Quels sont vos clients potentiels? Avez-vous soumis votre safran à des analyses en laboratoire?

Les industries agroalimentaires, pharmaceutiques, textiles et cosmétiques sont toutes des clients à fort potentiel. A l’heure actuelle, mes clients sont des particuliers et des entreprises, soucieux et désireux d’incorporer, dans leur cuisine, cette noble épice afin de sublimer leurs mets. Certains l’acquièrent, aussi, sur prescription médicale, à des fins thérapeutiques car en plus d’être une savoureuse épice, le safran possède de nombreuses propriétés médicinales (antispasmodique, antidépresseur, antidouleurs, traitement de la DMLA,…). Mon safran n’a pas encore été analysé en laboratoire, mais uniquement par le palais de fins connaisseurs de cette épice, à Paris et Alger.

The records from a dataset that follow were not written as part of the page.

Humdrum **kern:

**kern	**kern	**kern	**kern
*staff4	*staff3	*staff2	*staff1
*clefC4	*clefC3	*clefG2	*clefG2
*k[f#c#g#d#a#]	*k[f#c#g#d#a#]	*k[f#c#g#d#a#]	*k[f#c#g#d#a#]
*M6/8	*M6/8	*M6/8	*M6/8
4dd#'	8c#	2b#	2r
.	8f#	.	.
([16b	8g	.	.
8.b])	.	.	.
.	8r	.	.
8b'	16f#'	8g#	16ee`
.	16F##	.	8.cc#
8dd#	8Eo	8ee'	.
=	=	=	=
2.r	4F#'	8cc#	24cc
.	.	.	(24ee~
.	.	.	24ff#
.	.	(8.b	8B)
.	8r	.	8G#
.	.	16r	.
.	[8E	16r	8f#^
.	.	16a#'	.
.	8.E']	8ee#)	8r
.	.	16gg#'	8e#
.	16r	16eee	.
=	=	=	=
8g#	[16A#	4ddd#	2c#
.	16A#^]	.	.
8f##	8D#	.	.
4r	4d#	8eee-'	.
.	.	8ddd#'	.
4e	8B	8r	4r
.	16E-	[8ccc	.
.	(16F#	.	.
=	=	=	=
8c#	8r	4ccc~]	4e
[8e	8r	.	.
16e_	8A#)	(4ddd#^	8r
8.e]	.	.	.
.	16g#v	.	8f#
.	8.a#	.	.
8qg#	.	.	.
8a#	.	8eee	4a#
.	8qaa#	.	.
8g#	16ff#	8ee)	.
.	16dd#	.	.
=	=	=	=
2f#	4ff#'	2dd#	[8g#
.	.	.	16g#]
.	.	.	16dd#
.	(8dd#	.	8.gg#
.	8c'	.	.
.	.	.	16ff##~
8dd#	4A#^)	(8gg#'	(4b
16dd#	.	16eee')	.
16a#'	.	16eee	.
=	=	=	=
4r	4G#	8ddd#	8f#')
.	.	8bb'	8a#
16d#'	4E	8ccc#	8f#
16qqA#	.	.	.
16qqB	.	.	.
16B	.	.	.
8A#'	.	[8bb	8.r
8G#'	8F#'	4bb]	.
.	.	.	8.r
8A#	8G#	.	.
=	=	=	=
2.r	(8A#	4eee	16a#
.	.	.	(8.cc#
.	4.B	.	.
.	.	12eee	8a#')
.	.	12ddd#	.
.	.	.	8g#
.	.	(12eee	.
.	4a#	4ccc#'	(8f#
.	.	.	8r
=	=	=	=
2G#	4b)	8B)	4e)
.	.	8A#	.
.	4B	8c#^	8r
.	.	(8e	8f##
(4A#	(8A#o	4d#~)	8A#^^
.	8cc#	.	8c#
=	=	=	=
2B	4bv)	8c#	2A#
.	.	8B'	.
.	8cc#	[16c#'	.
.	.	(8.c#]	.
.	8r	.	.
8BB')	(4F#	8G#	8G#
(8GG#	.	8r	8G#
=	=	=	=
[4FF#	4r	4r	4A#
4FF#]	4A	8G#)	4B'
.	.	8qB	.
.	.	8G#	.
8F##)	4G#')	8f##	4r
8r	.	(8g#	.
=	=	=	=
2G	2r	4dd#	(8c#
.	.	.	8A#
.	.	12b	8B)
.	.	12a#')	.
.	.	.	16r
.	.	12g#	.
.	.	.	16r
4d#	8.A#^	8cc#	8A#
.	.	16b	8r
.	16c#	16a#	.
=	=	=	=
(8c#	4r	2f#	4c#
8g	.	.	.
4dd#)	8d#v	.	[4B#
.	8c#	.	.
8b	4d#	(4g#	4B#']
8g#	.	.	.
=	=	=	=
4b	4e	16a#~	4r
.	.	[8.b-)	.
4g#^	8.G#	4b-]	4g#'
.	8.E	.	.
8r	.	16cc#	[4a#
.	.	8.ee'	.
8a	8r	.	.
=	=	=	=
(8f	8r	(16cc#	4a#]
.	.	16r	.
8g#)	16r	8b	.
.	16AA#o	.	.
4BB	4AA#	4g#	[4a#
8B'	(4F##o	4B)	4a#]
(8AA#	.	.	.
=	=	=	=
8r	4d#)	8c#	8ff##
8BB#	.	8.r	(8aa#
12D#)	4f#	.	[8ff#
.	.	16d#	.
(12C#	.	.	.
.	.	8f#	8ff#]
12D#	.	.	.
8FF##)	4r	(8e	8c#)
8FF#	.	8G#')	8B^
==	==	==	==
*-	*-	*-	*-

Avez-vous pensé à exporter à terme quand on sait que le safran est un produit extrêmement cher – on l’appelle l’or rouge – et très prisé?

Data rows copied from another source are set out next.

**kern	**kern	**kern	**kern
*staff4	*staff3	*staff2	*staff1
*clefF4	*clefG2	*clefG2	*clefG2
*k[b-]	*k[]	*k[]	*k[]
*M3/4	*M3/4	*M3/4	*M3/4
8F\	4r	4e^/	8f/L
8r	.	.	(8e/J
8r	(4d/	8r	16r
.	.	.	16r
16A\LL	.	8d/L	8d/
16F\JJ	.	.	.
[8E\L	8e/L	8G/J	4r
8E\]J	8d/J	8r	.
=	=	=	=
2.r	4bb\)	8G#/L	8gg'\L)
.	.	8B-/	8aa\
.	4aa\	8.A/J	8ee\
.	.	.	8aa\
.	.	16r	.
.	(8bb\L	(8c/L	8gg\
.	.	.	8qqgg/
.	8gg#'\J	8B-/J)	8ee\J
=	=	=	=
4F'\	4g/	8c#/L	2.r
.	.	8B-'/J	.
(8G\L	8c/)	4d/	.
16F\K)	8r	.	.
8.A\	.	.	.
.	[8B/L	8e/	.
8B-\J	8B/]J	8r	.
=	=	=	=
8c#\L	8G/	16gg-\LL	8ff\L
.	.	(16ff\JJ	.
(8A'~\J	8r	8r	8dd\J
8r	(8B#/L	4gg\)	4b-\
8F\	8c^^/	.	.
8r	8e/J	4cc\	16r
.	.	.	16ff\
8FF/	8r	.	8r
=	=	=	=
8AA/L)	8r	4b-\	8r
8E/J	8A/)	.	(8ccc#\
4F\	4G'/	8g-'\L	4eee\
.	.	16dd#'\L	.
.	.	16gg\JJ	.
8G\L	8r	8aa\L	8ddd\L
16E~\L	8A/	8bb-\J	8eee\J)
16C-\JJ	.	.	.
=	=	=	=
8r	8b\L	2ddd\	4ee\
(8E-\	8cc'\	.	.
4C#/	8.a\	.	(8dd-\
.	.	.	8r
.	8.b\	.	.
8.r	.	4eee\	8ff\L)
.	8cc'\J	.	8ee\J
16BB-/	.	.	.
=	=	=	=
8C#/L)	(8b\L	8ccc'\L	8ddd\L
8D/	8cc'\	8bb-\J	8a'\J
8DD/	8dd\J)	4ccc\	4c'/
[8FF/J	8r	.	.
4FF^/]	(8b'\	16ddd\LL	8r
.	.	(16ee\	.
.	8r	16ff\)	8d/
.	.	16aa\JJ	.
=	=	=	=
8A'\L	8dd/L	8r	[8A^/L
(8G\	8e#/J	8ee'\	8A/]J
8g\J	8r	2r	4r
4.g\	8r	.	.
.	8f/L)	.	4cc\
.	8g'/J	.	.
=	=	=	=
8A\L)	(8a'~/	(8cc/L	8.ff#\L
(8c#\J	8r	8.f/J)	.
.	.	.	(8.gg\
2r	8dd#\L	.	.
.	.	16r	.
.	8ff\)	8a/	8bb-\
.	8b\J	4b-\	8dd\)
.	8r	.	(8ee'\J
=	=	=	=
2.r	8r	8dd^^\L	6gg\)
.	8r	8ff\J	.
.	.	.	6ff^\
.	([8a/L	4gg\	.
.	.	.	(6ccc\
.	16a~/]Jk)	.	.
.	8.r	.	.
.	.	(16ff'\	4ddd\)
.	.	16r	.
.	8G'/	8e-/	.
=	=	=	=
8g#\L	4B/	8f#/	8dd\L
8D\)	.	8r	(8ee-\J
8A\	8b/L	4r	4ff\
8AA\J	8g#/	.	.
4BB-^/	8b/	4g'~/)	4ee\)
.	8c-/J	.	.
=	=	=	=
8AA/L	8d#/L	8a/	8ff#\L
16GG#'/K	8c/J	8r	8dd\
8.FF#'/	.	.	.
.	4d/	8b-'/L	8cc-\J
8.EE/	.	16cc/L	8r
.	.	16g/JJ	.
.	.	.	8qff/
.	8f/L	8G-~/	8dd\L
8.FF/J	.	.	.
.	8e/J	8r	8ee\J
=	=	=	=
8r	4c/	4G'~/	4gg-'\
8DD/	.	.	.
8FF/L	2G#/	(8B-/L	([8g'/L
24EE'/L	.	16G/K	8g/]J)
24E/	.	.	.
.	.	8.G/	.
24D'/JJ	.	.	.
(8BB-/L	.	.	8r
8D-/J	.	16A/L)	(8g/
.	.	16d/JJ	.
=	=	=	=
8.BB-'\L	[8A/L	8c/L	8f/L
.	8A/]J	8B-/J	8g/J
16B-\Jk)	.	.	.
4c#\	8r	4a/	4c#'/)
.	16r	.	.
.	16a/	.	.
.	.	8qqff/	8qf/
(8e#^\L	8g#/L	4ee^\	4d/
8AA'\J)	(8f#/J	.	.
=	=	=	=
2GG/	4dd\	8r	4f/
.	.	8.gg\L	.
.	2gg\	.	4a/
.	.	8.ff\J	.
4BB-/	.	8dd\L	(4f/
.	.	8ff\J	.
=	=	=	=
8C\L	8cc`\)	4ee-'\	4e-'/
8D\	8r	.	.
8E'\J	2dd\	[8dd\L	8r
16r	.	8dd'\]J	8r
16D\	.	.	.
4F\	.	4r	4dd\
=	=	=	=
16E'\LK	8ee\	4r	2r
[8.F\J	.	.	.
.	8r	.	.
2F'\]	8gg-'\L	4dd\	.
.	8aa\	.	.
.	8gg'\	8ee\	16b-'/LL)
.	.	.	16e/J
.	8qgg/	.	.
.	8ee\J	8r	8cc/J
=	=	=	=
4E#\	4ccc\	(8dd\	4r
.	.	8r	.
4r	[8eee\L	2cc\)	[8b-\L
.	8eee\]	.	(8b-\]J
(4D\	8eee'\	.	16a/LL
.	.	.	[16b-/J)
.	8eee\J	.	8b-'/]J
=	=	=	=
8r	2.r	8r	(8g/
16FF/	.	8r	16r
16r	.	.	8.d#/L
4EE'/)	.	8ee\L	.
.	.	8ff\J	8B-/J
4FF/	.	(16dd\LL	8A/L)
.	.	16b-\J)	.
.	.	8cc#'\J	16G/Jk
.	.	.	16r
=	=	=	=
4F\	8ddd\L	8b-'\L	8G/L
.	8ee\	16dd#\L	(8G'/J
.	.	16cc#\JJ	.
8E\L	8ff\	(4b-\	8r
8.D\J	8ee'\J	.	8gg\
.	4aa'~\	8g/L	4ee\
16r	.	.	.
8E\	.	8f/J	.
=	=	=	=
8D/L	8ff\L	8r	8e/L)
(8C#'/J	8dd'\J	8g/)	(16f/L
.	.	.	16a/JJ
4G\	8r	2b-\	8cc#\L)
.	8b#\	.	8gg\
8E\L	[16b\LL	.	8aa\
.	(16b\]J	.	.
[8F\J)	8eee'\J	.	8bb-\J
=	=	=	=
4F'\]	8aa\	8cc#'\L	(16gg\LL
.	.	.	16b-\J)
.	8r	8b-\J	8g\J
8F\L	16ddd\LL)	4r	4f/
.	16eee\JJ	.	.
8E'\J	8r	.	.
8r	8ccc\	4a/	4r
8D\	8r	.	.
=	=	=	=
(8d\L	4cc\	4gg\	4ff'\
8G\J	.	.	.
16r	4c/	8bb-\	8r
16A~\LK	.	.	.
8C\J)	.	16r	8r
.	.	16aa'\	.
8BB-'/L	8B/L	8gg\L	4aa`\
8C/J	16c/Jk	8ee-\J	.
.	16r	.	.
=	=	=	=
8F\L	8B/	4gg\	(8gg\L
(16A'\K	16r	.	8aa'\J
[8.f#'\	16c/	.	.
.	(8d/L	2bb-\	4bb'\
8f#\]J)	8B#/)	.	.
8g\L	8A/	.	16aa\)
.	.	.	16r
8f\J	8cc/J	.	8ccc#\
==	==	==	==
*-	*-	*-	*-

Le marché algérien est vierge. Pourquoi parler d’exportation alors que l’on ne trouve pas de vrai safran dans les rayons de nos magasins? Pourquoi devrait-on priver nos concitoyens de cette fabuleuse épice? Savez-vous qu’avec un gramme de safran, on élabore entre 80 et 140 assiettes? Au prorata, cela revient entre 75 et 45 dinars de safran, par assiette. Et dire que certains restaurateurs, sur la place d’Alger, font l’économie de cette modique somme, en substituant au véritable safran, une poudre chimique servant de colorant alimentaire, le E102 (tartazine) ou E164.Cette situation est regrettable et est à déplorer quand les prix des menus affichés, dans ces établissements avoisinent les 3000 dinars.Le client, à mon sens, devrait aussi s’enquérir auprès du restaurateur de la composition de son assiette! Vous l’aurez compris, vendre du safran, n’est pas une mince affaire!Aussi pour aborder sereinement le marché international, il est, me semble-t-il, indispensable d’obtenir la certification ISO 3632.

Pensez-vous à développer des partenariats en Algérie ou à l’étranger?

Le safran peut intéresser de nombreuses industries, telles que l’industrie agroalimentaire, pharmaceutique, textile, cosmétique,…je reste ouvert à toute réflexion mettant en exergue l’utilisation du safran. La culture du safran tend à se développer sur tout le territoire national, puissent les acteurs de cette formidable entreprise bannir l’usage de tout produit chimique afin d’être dans l’excellence de la production!